» **Supplied material**:
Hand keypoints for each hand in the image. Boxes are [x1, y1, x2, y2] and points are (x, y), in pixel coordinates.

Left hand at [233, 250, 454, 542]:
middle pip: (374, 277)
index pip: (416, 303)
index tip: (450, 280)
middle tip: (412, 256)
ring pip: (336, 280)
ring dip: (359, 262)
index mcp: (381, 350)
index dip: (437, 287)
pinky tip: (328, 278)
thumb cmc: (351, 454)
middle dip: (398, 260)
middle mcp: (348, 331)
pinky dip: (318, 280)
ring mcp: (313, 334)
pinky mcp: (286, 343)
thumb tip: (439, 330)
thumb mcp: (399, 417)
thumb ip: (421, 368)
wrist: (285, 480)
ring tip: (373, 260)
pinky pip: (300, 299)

---

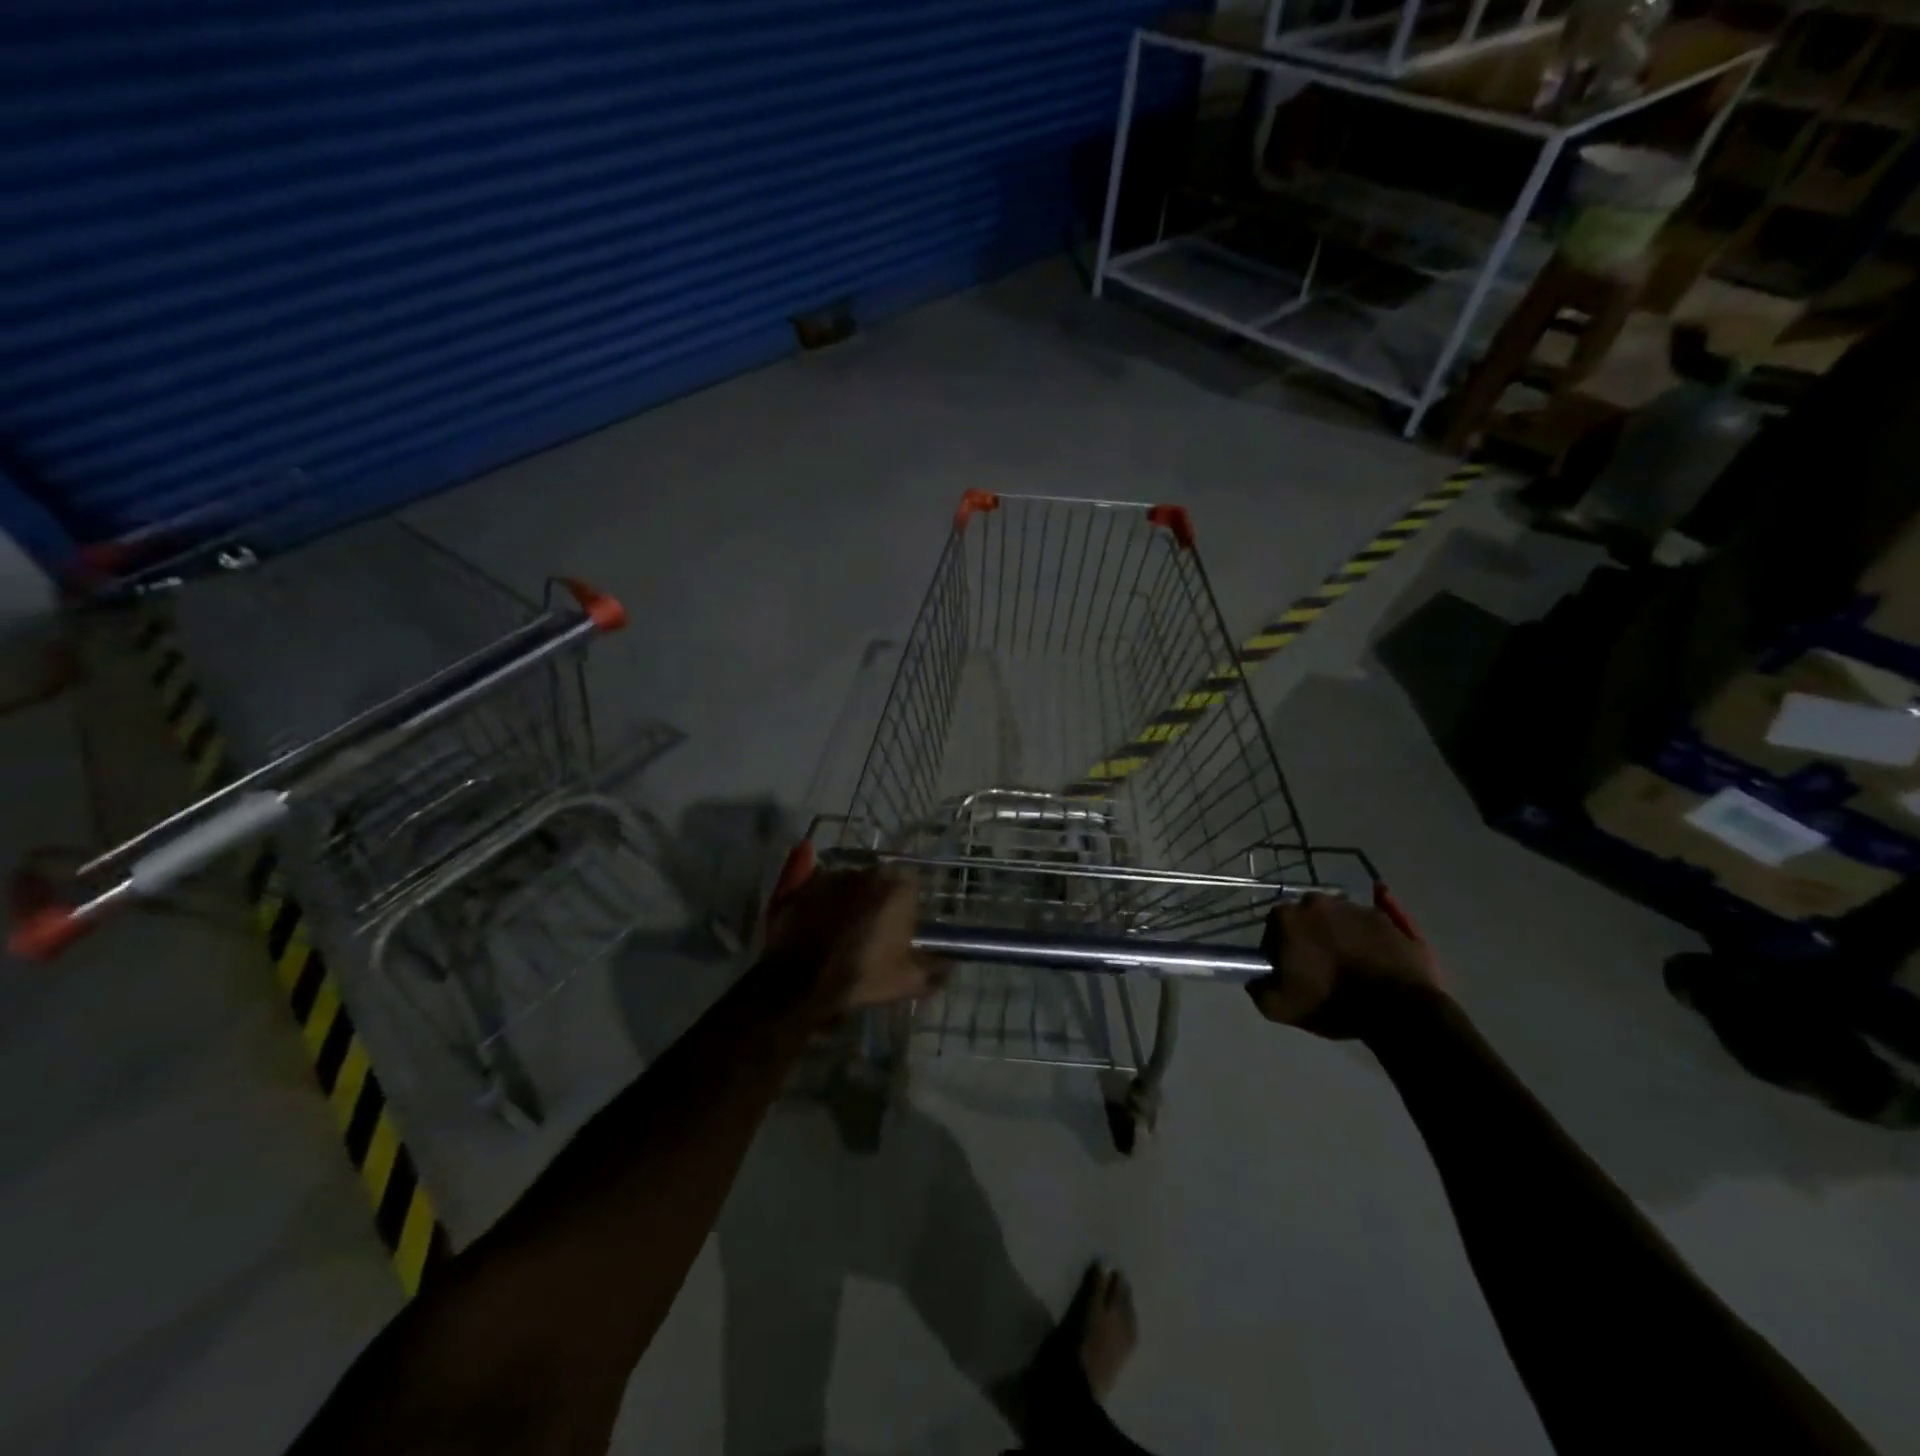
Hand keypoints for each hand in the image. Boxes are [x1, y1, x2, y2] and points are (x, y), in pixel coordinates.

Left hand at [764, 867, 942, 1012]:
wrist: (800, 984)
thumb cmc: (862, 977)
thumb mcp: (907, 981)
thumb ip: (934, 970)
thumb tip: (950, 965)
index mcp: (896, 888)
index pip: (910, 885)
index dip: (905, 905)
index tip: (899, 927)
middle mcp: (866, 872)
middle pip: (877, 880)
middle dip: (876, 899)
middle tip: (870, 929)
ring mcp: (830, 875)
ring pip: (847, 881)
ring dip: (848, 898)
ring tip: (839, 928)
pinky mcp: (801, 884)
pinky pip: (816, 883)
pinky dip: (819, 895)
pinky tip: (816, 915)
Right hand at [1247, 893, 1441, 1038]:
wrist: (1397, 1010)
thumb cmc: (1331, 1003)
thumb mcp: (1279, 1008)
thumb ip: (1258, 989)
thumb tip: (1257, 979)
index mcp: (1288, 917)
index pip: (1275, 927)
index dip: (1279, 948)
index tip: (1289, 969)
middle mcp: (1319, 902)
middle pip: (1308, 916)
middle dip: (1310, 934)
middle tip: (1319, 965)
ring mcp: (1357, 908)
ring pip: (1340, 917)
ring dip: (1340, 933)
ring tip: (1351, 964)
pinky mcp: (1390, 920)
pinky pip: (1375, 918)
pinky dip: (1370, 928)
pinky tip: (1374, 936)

---

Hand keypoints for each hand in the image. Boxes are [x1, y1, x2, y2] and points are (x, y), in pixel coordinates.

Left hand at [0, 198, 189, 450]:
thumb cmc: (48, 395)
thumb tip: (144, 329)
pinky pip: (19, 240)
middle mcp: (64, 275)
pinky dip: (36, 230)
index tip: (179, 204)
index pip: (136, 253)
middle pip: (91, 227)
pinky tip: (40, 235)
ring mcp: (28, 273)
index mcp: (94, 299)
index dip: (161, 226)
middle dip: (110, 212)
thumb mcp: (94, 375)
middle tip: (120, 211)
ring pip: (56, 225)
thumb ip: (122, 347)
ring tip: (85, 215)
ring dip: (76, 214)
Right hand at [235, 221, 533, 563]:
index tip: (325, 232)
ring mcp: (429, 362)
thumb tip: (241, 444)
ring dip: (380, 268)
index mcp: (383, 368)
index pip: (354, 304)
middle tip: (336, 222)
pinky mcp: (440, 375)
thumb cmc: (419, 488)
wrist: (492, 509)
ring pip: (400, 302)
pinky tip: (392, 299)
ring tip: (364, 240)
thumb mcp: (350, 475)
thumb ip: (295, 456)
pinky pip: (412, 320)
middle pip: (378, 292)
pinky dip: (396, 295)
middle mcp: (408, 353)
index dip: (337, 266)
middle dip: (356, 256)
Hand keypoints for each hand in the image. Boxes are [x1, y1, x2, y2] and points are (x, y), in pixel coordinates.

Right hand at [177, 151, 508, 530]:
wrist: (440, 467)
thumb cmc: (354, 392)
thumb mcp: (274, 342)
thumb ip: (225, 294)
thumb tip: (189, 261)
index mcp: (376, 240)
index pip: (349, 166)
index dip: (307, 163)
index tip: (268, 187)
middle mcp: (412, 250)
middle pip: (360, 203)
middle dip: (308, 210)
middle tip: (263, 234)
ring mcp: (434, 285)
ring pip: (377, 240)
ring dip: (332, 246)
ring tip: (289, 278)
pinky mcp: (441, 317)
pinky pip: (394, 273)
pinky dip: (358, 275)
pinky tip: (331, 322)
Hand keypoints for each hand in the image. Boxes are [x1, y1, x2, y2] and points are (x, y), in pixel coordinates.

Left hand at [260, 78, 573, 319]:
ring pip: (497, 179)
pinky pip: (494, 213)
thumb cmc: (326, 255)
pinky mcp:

» **Task prompt**:
Look back at the entries above and repeat, unchanged, every line from the line holding "thumb ip: (122, 347)" through the line holding "wrist: (492, 509)".

» **Task solution**:
thumb ip: (122, 347)
ring tip: (85, 215)
ring dip: (76, 214)
Right hand at [235, 221, 533, 563]:
index tip: (325, 232)
ring mcp: (429, 362)
thumb tip: (241, 444)
ring dip: (380, 268)
index mcp: (383, 368)
index pip: (354, 304)
middle tip: (336, 222)
pinky mcp: (440, 375)
thumb cmc: (419, 488)
wrist: (492, 509)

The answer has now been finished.